Estonian emergency buoys were a forgotten tuning The two emergency buoys of the car ferry Estonia did not send a signal to the rescuers because they had not been tuned on board. Emergency buoys burst to the surface properly as the ship sank. Turma's International Commission of Inquiry has investigated the activities of the emergency buoys that drifted off the Estonian coast. The buoys' batteries were fully charged, but they could not send anything untuned, says Commissioner Kari Lehtola. The committee closed the two-day meeting on Friday in Helsinki. The so-called EPIRB emergency buoys had been recently serviced and had been placed in place in accordance with the rules.

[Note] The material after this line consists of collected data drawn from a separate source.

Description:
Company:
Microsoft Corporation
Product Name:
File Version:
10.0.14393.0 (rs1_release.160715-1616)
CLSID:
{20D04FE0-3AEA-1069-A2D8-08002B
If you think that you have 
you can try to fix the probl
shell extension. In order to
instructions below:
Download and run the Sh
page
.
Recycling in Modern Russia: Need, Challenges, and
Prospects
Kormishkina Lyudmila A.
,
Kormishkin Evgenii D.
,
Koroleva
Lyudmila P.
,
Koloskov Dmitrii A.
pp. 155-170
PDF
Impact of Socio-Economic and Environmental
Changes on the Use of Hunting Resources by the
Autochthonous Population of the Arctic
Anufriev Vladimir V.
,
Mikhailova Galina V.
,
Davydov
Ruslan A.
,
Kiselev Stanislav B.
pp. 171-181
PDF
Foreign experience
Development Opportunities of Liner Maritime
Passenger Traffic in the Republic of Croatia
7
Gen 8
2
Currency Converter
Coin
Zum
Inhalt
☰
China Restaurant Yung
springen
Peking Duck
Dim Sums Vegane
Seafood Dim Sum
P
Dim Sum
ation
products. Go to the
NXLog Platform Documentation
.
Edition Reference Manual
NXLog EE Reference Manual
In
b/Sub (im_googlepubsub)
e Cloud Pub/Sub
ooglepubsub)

However, during the installation phase, the activation of the buoys was forgotten: the protective cover must be opened and turned on the coupling head. In Estonia, the activation of the emergency buoy was one of the tasks of the radio electricians, of which there were two on board.
The investigation is still ongoing, but the Commission has consulted the radio electrician on the matter, said Asser Koivisto, the Commission's expert. The purpose of the emergency buoy is to send the location of the sunken ship and to tell the searchers the name of the ship. According to Koivisto's assessment. Helsingin Sanomat
Given the two buoys were certified as having been inspected and tested as having a signal (this means activating it for a short period) just the week before, then either (a) the ship's electrician didn't do his job properly and they were never tuned, or (b) someone deactivated them and (c) this was either via incompetence or vandalism, or given all the other factors coinciding - mid-journey time-wise and distance-wise, having just reached international waters and the explosions/collision/shudders at Swedish midnight, together with the Captain being 'taken out', as it were, or (d) deliberately planned in advance, with the aim of the vessel disappearing underwater with no-one being any the wiser for some period of time.